At this point, he had a dilemma: To have a potentially disabled life by cheating death via a risky surgery or to die peacefully as the debilitating tumor had nothing to lose, and the old man had nothing to gain from this experience.
Benjamin Franklin once remarked that the only things that are constant in life are taxes and death. Brushing aside taxes, death is something that we have lots of misconceptions about. That question, answered beautifully by Dr. Atul Gawande with his pristine play of emotions, dry wit and little bits of humour, in the form of the book ‘Being Mortal’. For him, the dilemma of a painful life or a painless death came in the form of his father, who had an anatomically complex tumour in his neck, wherein one thing to another, leading us on to various other related topics of old age, hospice, euthanasia and so on.
This brings us to Dr. Atul Gawande’s moving, harrowing, yet ultimately poignant book, “Being Mortal: Medicine and What Matters in the End”. It makes us engage in deeper conversations about age, illness and accepting death with grace, and dare we say it, with a little bit of humor.
He states that we, the healthcare industry, are slowly losing sight of our initial goal, which is to improve health and a sense of personal security and well being, rather than just prolonging life for the sake of increasing the numbers in the Life Expectancy Charts. This image, combined with the current news of a
tech billionaire in a quest to reverse aging, brings about a powerful message about the need for a method to accept life as it is, rather than trying to mess with it.

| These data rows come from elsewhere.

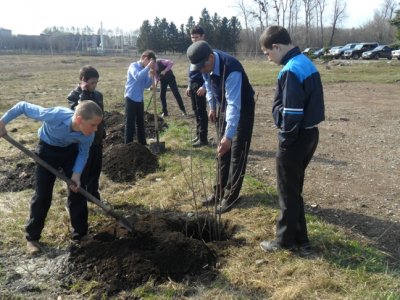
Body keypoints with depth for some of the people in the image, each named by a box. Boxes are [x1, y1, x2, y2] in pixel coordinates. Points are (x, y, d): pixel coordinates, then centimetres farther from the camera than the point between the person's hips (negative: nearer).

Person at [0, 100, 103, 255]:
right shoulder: (54, 116, -42)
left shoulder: (88, 135, -30)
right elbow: (23, 106, -27)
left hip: (71, 150, 3)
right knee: (42, 195, 0)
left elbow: (83, 153, -8)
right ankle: (32, 237, 17)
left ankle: (80, 234, 19)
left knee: (78, 191, 3)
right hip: (48, 150, -3)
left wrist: (77, 173, -20)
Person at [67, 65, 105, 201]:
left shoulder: (98, 94, 4)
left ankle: (94, 195, 35)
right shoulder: (73, 96, -14)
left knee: (95, 170, 18)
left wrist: (102, 133, 17)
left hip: (97, 140, 6)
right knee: (81, 172, 4)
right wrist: (84, 93, -30)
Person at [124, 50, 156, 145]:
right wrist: (148, 67, -29)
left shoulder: (145, 70, 6)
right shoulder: (133, 66, -12)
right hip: (131, 98, -7)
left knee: (140, 122, 15)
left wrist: (151, 76, -6)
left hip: (140, 99, 7)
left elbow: (146, 85, 9)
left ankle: (142, 143, 26)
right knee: (130, 123, -2)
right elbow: (137, 76, -33)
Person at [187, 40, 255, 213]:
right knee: (223, 151, 13)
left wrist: (228, 135, -51)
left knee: (237, 152, -6)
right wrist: (212, 107, 12)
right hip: (223, 107, 7)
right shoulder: (206, 65, -14)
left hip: (242, 109, -7)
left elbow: (234, 105, -44)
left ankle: (230, 196, 4)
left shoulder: (231, 70, -37)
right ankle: (220, 191, 23)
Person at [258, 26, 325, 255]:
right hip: (310, 133, 9)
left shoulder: (291, 70, -20)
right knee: (294, 190, 18)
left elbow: (292, 113, -24)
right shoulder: (306, 63, 10)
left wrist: (285, 142, -12)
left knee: (288, 192, 5)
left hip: (297, 138, -9)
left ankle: (286, 240, 20)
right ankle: (300, 239, 27)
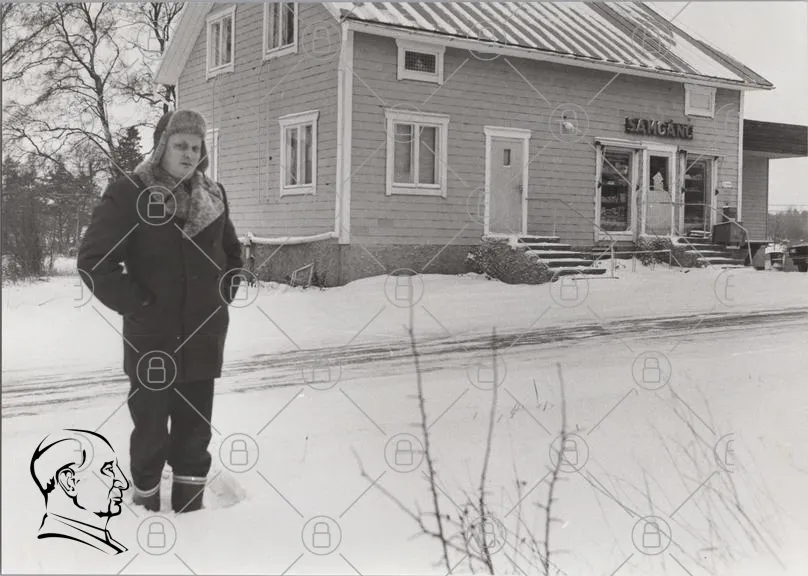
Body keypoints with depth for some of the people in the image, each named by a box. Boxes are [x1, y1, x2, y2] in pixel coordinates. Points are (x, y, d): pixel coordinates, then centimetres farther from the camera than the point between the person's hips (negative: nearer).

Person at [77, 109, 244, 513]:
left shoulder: (213, 196, 8)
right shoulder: (128, 193, -9)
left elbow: (232, 254, 22)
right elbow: (93, 260, -13)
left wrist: (223, 295, 9)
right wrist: (135, 304, -14)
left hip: (204, 338, 5)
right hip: (152, 339, -4)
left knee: (195, 427, 13)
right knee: (150, 427, 7)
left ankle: (190, 506, 27)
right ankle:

The writing can be a little off-putting at times, while having brutal thoughts about death, he ultimately manages to reel the audience in by showcasing beautiful stories from around the world regarding the overall meaning of healthcare in the best circle of life. The book can be broadly split into two
parts: Stories about getting old, and stories about hospice care. This was beautifully contrasted by a story about a centenarian in India, thriving with basic supervision, and a lady in her seventies, living under hospice care. This differentiation also portrayed the variations in attitudes about old age and the
approach towards impending death.
He clearly gets a point across: As we get old, the body will only have reduced efficiency, and so does the mind, and presents us with the question: What should one do when the very concept of independence becomes independent from us? A little bit of morbid humor and graveyard jokes are present here and
there, alleviating us with some relief from the general earnest bleakness of the book. Of course, his admirable prowess with the English vocabulary is something to be envied, balancing the rope between the general public and the doctors reading this book, offering a unique experience for both.
This book can be summarised, and the review concluded, by this brief, yet beautiful quote from the book: ‘Our Ultimate Goal, After All, Is Not A Good Death, But A Good Life To The Very End’.